WHAT YOU WILL DO
According to the Redis cache deletion article, what served as the cache backend for communicating with the Redis node?

PAGE EXCERPT
________________________

Redis Cache Deletion Performance

When developers of high traffic applications are confronted with performance degradation, often the first course of action is to implement some flavor of data caching mechanism. The level of complexity needed to add a caching mechanism to an application tends to be low, so it’s a quick win that provides an immediate benefit with respect to scalability. At JBS, we’ve had success with implementing Redis ElastiCache nodes in AWS quickly and effectively, and as such it has become one of our standard approaches to ensuring our clients’ applications are responsive and scalable to business and traffic demands.

One thing to monitor, however, is the performance of the cache node itself. Once in place, it becomes very easy for developers to take caching operations for granted and start to (inadvertently) abuse the available functionality. As performance stabilizes after the introduction of a caching resource, e.g. a Redis cache node, development continues – and more application data finds its way into cache over time. Developers implement new methods and application behaviors that require the addition and manipulation of data in cache. Developers become complacent.

Then an Alarm Goes Off

On a recent project, a Redis ElastiCache node had been configured and integrated into an application’s resource stack in AWS. The Lambda API was running a Django app with Django REST Framework to handle incoming requests from clients, with django_redis serving as the cache backend used to communicate with the Redis node.

________________________

ENTRIES

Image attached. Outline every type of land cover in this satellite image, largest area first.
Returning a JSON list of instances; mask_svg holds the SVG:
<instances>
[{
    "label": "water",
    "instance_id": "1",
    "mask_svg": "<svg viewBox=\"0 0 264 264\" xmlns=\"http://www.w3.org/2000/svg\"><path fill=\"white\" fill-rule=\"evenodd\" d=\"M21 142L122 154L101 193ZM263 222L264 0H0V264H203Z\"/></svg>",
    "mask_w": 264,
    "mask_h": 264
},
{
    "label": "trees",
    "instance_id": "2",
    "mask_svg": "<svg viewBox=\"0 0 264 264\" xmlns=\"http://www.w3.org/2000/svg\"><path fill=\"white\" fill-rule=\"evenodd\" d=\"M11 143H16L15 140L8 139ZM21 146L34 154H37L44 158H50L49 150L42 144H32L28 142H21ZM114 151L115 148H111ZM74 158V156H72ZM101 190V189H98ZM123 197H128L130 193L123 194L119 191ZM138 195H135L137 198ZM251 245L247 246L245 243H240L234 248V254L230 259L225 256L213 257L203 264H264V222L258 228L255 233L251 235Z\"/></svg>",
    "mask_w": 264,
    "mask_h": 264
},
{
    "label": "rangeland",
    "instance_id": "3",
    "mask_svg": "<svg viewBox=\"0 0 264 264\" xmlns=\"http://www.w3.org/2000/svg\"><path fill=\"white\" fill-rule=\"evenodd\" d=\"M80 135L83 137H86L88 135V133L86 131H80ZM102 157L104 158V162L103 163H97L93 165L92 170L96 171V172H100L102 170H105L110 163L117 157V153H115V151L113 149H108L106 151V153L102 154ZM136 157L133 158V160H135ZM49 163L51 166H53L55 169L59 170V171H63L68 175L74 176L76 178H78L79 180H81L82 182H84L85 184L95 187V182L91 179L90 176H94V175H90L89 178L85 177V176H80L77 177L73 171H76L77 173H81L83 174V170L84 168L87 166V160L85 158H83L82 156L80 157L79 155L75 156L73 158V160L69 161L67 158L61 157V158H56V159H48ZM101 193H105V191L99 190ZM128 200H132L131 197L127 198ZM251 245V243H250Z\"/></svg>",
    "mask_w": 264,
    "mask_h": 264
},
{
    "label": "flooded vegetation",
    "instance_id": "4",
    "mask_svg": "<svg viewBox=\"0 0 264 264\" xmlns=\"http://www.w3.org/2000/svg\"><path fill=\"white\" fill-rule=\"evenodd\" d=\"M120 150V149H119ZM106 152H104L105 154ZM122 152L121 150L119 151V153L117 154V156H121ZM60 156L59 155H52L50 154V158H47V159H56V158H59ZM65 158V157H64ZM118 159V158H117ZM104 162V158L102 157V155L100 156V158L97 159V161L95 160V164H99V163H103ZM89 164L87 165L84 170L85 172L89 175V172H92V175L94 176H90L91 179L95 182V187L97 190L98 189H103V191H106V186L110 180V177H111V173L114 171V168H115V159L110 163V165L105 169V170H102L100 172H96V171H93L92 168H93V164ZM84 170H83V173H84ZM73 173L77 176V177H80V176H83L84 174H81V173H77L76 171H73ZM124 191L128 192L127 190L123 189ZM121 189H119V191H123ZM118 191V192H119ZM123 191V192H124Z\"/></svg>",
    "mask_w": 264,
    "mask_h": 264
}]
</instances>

________________________

COMPLETED TASK
django_redis